I was scared, I didn't want to get pregnant. I didn't know if I even want to keep it...

I jumped as my phone started ringing. It was Eric. I answered. "H-hello?"

"Hey babe, wanna go for some lunch?" He asks.

My stomach growled at me, I blush and pray he didn't hear that. "I'll take that as a yea?"

Shit. "I'm kind of tired. I think I'm just gonna eat something at home and take a nap."

"Oh, want me to come by?" He asks.

"No, I'm OK, thanks." I say.

"Alright, I'll see you later then, I guess."

"Yeah bye," I hang up and blew air out of my mouth in relief.

-Eternity's POV-

I call Andrew, no response, Alex, nothing, Kiki, Nada. I growl. I dial Tyler's number. He answers. "Hey Eternity, long time no talk. Been avoiding me?"

"Not at all!" I promise. "Just a lot of things have been going on lately."

"It seems that someone is always happening around you." He says.

"Honestly, yeah." I frown. "But all my friends are busy, you wanna hang out?"

"I can't, I'm going out with some friends in a little bit. Maybe tomorrow?" He asks.

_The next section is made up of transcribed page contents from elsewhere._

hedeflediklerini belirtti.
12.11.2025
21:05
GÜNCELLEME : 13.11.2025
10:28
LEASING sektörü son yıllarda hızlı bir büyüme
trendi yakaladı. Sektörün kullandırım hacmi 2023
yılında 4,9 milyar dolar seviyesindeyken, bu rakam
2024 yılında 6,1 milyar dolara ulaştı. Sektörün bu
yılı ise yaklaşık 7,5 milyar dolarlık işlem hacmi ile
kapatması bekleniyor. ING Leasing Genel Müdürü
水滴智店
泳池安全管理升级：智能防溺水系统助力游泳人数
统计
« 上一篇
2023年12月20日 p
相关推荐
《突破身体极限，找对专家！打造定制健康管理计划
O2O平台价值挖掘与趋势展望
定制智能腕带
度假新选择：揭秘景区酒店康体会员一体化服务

My heart started to hurt, "oh. Yeah sure."

"Cool, see you later babe." He hangs up.

I frown, I think that's the first time he ever turned me down to hang out. I shake myself, I'm getting clingy. He isn't my boyfriend and I'm not the only friend in his life. He lives like an hour away. I shake myself again and look around for things to do. It was days like this I cursed myself for living alone.

And having friends I couldn't rely on.